Quand j’ai commencé, j’étais en France. Je voulais surtout séparer mon activité professionnelle [d’enseignant universitaire, NDLR] de mon activité militante. Science et militantisme ne font pas bon ménage. Je n’avais pas envie non plus qu’un de mes étudiants m’interpelle sur mes écrits. Maintenant que je vais mettre de côté ma vie d’enseignant, je peux dévoiler mon identité. Est-ce que l’anonymat m’a servi du point de vue de ma sécurité ? Oui, sûrement. Mais ce n’était pas l’objectif premier.
Les médias occidentaux ont expliqué que la révolution avait été possible grâce à Internet. N’est-ce pas une vision un peu simpliste ?
Si la question est : le régime de Ben Ali serait-il tombé sans Internet ? La réponse est oui, mais sûrement pas le 14 janvier dernier. Les choses auraient pris plus de temps. La circulation de l’information sur les réseaux sociaux a permis aux Tunisiens de se donner rendez-vous dans la rue. La révolution d’Internet, ce n’est pas une révolution Facebook ni une révolution Twitter. C’est la révolution d’un nouvel outil, d’un nouveau canal de circulation de l’information.
Le droit d’auteur, prétexte à la censure ?
Depuis le 14 janvier, les Tunisiens ont-ils un accès libre à Internet ?
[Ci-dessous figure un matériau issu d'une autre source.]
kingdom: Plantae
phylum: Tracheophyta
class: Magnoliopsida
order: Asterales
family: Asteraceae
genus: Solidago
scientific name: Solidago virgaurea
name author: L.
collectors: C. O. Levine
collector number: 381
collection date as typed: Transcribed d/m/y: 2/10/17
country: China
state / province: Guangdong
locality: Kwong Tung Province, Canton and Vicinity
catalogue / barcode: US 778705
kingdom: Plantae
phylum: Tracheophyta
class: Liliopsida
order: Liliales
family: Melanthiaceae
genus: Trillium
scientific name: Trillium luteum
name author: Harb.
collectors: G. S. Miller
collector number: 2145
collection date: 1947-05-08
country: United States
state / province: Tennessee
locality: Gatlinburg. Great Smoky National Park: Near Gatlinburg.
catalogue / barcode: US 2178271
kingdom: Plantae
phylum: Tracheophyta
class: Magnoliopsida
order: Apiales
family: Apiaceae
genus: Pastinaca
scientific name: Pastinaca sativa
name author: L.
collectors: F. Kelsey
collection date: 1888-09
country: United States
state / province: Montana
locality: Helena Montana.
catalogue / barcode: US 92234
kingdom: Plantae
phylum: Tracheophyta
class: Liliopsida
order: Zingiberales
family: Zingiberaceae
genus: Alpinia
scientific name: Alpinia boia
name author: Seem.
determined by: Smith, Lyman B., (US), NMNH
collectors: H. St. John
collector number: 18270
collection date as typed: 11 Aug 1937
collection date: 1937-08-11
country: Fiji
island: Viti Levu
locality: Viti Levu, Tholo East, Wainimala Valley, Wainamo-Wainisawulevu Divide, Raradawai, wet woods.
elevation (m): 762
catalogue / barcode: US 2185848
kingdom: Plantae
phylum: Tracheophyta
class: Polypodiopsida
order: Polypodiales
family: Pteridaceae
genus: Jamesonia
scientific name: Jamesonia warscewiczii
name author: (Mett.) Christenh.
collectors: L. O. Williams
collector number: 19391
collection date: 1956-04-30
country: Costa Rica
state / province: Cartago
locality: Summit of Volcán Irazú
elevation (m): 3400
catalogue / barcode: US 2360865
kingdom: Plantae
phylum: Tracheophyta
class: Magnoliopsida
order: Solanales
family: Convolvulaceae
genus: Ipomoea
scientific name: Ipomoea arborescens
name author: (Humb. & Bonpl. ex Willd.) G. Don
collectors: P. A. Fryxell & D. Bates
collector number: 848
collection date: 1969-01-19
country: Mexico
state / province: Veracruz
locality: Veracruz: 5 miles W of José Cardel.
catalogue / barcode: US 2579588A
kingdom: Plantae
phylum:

Aujourd’hui oui. Mais ce ne fut pas le cas dans les deux premières semaines qui ont suivi la fuite de Ben Ali. Les tensions étaient nombreuses. Malgré l’annonce de la levée de la censure, plusieurs sites étaient bloqués au prétexte qu’un Internet libre était dangereux pour nos enfants, qu’il fallait les protéger de la cyberpornographie. Il est inacceptable qu’un quelconque fonctionnaire puisse de façon clandestine décider si je peux accéder ou non à un document qui traite de sociologie des mœurs ou de gynécologie, par exemple. Il n’appartient à aucune administration de bloquer quoi que ce soit. Cela est du ressort des tribunaux.
Vos propos ont un retentissement particulier en France, alors que le filtrage administratif du Web vient d’être validé par le Conseil constitutionnel…
Rien n’est définitivement acquis. Nous devons être vigilants sur la liberté d’Internet en Tunisie, et vous devez l’être en France. Sous prétexte de protéger le droit d’auteur, il se passe de sacrées choses : coupures d’accès, fin de l’anonymat des contributeurs. L’information doit circuler librement. La culture doit être partagée. Je ne suis pas en train de dire qu’il ne faut pas protéger le droit d’auteur ; il faut rémunérer les auteurs. Mais il est inacceptable de porter atteinte à la liberté de circulation et d’accès à l’information pour protéger les intérêts financiers de quelques puissants.